Five Questions with Department Chair Mario Small: An Exit Interview
(May 2026)
Professor Mario Small has served as Chair of the Department of Sociology since Fall 2023. On July 1st, 2026, he will officially pass the baton to Professor Adam Reich (congratulations, Adam!).
With the transition in sight, we decided to make this edition of our Five Questions Q&A series a kind of "exit interview" with Mario. Read below for the outgoing chair's reflections on his time in the big seat!
1. What’s the biggest change you’ve seen in the department since you became chair?
I have seen several. The physical spaces are very different, far more appealing. I like our new 5th floor lounge, and I especially like that our walls now feature recently published work of our own faculty and students (thanks in no small part to your work, Ari!). People are spending more time in Knox---probably not at pre-COVID levels but certainly more than in those first few lonely years after COVID. I also like that I now know what most of our faculty are working on right now, thanks to the wonderful workshop that Tara has organized. I like that our departmental staff are more involved in all aspects of our program, including the design of our new spaces (like the student lounge and the fifth-floor lounge) and all our (many) conferences, workshops, and events. It's a "well-oiled machine." It has also been a pleasure to see all our assistant professors become more active leaders in departmental matters. So, that's not one "biggest change," but to me all of these changes have accumulated to result in a very different feel.

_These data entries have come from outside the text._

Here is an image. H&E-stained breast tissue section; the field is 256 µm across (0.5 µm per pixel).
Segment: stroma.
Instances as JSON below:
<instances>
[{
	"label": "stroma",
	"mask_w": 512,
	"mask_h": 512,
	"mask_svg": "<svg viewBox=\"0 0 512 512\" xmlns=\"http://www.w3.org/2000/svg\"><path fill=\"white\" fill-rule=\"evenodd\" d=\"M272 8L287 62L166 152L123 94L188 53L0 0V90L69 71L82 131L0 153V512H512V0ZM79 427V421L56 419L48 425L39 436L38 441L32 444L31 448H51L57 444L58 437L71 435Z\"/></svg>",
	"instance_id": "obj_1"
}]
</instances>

2. Is there anything that you’re particularly proud of accomplishing?
This one is easy. I am delighted by the small role I played in bringing our stellar three new colleagues, Tara Gonsalves, Barbara Kiviat, and most recently Xi Song. Enormous credit goes to Jennifer Lee for making possible Xi's joint appointment with the AAI. I believe hiring three women in a row may be a historic first for Columbia Sociology. But even if it isn't, I have been delighted by the very clear impact on our community of bringing such extraordinary scholars.

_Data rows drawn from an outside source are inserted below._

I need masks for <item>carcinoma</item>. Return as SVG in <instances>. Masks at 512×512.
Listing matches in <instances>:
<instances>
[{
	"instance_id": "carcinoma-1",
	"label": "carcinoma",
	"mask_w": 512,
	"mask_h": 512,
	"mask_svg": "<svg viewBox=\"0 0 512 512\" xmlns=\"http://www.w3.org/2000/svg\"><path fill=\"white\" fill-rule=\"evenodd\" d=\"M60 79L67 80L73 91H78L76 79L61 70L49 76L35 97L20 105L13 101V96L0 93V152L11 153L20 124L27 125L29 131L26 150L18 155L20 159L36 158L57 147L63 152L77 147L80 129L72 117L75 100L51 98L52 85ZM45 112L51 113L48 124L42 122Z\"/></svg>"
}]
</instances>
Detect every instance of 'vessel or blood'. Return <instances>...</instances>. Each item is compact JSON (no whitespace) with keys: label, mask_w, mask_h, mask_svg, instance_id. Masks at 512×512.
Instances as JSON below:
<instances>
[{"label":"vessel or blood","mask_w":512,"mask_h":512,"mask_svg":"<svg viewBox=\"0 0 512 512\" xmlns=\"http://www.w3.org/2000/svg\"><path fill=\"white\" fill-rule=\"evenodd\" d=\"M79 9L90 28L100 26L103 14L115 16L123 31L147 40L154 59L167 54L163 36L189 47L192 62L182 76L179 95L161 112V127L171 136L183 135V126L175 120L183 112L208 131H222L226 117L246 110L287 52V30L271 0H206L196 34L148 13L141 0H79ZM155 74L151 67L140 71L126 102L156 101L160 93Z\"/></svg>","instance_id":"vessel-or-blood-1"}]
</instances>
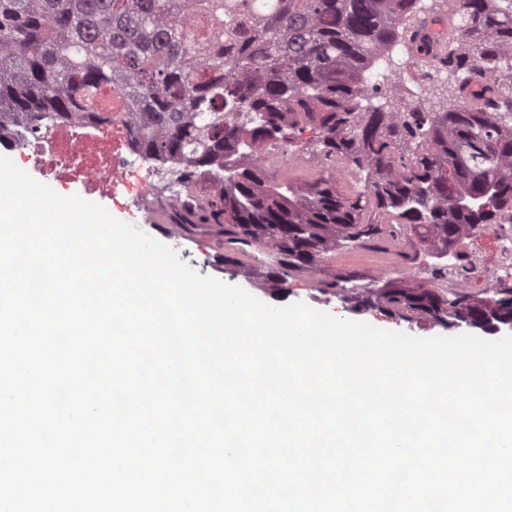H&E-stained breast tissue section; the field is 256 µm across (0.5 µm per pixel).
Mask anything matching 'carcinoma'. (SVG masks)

3. Is there anything that you wish you had been able to accomplish, but did/could not? Any unfinished business?
Always. Improving our work, our teaching, our scholarship, our local culture, our relationship to our students, our operations, our impact on the world---all of these are ongoing projects. But I would say there is one particular person, a wonderful senior scholar, I am still hoping we can bring to Columbia in the near future.

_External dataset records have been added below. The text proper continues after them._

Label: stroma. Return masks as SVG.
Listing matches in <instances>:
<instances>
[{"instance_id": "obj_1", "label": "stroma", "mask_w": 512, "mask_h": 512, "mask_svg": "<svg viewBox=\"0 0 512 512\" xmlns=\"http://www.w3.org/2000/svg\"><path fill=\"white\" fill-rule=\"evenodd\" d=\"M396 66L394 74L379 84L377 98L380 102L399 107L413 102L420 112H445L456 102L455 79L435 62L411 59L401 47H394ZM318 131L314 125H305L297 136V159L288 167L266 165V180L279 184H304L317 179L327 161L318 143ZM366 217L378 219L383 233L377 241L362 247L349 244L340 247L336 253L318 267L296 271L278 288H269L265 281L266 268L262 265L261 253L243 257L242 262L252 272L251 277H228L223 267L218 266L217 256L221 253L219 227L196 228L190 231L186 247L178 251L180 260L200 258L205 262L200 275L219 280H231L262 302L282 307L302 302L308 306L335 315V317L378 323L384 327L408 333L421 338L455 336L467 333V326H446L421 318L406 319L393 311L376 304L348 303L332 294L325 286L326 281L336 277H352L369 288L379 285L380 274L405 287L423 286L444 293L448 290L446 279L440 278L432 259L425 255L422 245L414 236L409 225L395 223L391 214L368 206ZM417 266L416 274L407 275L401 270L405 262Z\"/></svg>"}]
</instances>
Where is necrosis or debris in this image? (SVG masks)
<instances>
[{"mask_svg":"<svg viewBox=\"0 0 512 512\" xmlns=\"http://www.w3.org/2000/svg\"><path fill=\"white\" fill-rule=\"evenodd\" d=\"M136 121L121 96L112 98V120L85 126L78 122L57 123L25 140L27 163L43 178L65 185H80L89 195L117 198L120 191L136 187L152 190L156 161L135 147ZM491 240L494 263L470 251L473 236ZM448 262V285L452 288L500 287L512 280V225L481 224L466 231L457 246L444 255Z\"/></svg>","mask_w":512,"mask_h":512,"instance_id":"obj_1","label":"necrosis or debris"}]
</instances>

4. What’s one piece of advice that you have for Adam regarding serving as department chair?
Hah! Adam knows Columbia far better than I did (and do), so, I'm not sure there is much I can offer. Perhaps it's this: keep a journal; show it to no one.
5. Is there anything that you learned about yourself (as a person, researcher, leader) or about Columbia (as an organization, university) through serving as chair?
Yes. I have been in administrative roles before, and therefore thought I knew something about being chair or dean. But I did not realize the following: Assume that to achieve any goal in any organization you always need to follow some process, whether formal or informal. Well, there are people who love achieving the goals, and there are people, I did not realize, who love the process---people who take real pleasure in scheduling and attending meetings, talking things through extensively, discussing institutional history, and participating in shared governance through deliberation. In contrast, I would be perfectly happy achieving every goal I care about that would help others without scheduling a single meeting. Maybe it's just because I am an introvert.
Bonus Question. What are you looking forward to spending more time on? Teaching, research, being with family...?
Shortly before I became chair, I published a paper on how institutional contexts shape how people mobilize their ties---the kind of paper that would lead to a good ten years' worth of empirical studies. Since then, I have written exactly zero of those empirical studies. It's time to get back to them. I am also returning to urban research and the Data and Racial Inequality Project, which all but paused for three years. This semester, we started a DRIP working group, and I'm working on papers with several graduate students, postdocs, and faculty on urban mobility, neighborhood entrepreneurship, and organizational capacity. I'll be back to mostly thinking about scholarship again.
Congratulations on a successful tenure as chair, Mario! Thank you for your service to our department!